Work request: Go through the entries and count the lines with the string "nose" in them. Give only that number.

Recorded data:
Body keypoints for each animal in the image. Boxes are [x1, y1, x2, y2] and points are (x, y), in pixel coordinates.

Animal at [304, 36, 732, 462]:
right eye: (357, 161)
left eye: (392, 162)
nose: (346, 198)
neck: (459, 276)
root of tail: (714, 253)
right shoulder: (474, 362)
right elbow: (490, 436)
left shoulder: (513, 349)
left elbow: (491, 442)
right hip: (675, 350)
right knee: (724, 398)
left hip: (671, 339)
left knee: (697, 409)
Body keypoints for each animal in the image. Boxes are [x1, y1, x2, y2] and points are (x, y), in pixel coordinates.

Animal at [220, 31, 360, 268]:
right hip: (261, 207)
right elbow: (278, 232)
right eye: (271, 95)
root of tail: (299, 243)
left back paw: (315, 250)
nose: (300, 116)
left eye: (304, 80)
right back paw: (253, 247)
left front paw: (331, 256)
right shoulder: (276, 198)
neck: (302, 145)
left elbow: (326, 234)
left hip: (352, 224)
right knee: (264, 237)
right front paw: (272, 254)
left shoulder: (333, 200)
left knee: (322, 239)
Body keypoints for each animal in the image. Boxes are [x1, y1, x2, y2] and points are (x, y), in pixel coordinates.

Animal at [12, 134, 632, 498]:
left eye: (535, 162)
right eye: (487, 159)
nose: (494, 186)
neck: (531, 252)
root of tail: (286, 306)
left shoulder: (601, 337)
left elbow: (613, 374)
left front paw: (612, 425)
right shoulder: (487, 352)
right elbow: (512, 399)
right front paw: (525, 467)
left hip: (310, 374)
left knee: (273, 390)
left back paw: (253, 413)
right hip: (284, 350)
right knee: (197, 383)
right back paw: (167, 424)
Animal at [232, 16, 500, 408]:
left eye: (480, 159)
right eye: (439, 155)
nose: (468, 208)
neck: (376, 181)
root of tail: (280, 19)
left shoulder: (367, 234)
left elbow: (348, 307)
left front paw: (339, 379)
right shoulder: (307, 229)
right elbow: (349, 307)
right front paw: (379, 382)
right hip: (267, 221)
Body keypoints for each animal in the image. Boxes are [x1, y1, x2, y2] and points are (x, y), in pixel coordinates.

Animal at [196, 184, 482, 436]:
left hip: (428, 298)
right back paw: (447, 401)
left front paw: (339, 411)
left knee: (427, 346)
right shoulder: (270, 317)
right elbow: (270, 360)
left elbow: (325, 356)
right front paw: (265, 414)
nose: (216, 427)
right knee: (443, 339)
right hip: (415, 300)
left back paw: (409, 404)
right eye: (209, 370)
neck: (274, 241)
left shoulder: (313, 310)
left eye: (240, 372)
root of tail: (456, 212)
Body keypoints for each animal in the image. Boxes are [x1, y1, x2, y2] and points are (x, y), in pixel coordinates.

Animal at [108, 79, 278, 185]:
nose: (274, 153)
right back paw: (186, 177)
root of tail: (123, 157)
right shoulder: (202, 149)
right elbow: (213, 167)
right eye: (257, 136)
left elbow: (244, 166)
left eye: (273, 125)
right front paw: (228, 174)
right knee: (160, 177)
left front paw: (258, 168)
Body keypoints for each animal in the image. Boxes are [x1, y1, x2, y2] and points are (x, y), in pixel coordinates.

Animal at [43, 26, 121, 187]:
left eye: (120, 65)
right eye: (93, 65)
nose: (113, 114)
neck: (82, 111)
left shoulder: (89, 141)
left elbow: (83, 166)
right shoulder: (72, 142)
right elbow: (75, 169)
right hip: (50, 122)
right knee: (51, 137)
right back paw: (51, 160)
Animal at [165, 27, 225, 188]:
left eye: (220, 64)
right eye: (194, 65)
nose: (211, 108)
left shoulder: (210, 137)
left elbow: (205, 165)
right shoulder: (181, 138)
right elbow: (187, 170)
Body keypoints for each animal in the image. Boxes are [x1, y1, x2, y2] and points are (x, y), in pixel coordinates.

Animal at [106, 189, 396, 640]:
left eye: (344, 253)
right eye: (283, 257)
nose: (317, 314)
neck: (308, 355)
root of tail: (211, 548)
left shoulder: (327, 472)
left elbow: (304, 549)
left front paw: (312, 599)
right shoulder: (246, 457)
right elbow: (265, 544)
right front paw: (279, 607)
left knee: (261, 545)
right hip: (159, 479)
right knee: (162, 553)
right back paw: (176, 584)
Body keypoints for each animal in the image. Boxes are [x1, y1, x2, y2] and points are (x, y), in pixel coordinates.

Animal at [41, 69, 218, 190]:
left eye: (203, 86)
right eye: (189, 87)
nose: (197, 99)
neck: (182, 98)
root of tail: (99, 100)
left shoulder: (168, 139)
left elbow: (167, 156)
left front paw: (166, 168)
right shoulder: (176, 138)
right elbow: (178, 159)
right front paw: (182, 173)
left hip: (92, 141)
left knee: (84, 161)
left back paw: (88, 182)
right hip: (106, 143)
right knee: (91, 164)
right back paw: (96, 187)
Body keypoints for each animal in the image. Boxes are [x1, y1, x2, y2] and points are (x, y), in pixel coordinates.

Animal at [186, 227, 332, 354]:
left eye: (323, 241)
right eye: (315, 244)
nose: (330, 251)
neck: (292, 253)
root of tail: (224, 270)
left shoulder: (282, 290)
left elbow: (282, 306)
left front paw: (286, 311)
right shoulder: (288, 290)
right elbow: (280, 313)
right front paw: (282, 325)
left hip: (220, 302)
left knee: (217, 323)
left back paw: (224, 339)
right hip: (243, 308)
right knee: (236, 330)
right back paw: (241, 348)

Task output: 11